La lista delle perdite angloamericane in Iraq si allunga di continuo. Dopo il 1° maggio sono stati 160 i soldati uccisi (dato del 27 agosto). Agli attacchi contro le truppe occupanti si aggiungono ora attentati come quello contro la rappresentanza giordana e contro la sede dell’Onu.
Secondo Tommy Franks, ex comandante in capo Usa nel Golfo, gli occupanti fronteggiano da 10 a 25 attacchi al giorno. Il morale delle truppe americane è in caduta libera, soprattutto da quando è emerso chiaramente che la loro missione non prevede una fine a breve termine.
I generali e il governo Usa stanno scoprendo che anche con 170mila soldati armati fino ai denti non è facile controllare un paese che si ribella all’occupazione. Le continue brutalità commesse dalle truppe di occupazione alimentano l’opposizione della popolazione e allargano il reclutamento dei gruppi che conducono la lotta armata. Rastrellamenti, arresti di massa, centinaia di morti iracheni (solo in luglio la stampa inglese parlava di 300 morti iracheni di fronte a 30 nelle forze occupanti come risultato di una serie di rastrellamenti), stupri, sono pane quotidiano per la popolazione irachena, oltre alla disoccupazione di massa, i salari non pagati, la distruzione delle infrastrutture e le bande di saccheggiatori.

_Istruzioni del compito_
Riporta senza alcuna modifica tutto il passo del testo sull'occupazione dell'Iraq che va da "La lista delle" giù fino a "la sede dell’Onu.".

_Dati forniti_
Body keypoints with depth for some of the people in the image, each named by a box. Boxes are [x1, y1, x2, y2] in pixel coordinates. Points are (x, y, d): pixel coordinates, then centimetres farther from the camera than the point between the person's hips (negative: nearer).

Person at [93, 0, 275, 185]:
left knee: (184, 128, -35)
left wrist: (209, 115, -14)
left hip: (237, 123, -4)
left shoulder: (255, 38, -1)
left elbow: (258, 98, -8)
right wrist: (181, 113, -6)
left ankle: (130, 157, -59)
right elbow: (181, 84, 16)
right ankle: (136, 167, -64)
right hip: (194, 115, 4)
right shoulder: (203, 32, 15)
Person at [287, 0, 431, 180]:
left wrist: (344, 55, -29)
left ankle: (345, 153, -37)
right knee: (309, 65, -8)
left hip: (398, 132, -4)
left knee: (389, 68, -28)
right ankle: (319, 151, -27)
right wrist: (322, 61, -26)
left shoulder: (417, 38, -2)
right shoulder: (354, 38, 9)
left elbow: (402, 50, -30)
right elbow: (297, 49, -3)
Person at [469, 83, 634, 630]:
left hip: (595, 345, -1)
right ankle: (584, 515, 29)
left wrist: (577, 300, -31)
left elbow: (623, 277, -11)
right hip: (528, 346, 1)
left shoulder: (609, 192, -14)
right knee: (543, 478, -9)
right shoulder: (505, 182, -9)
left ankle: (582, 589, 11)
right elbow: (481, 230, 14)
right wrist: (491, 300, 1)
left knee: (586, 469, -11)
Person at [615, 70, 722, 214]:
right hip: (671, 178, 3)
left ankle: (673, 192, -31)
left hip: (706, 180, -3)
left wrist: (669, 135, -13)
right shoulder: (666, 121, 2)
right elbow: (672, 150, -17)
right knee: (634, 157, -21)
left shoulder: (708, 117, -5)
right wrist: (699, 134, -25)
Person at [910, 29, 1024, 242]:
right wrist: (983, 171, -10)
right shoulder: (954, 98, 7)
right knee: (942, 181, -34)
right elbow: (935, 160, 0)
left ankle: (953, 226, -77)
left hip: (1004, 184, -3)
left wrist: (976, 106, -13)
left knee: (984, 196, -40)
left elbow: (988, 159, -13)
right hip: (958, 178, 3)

_Soluzione scritta_
La lista delle perdite angloamericane in Iraq si allunga di continuo. Dopo il 1° maggio sono stati 160 i soldati uccisi (dato del 27 agosto). Agli attacchi contro le truppe occupanti si aggiungono ora attentati come quello contro la rappresentanza giordana e contro la sede dell’Onu.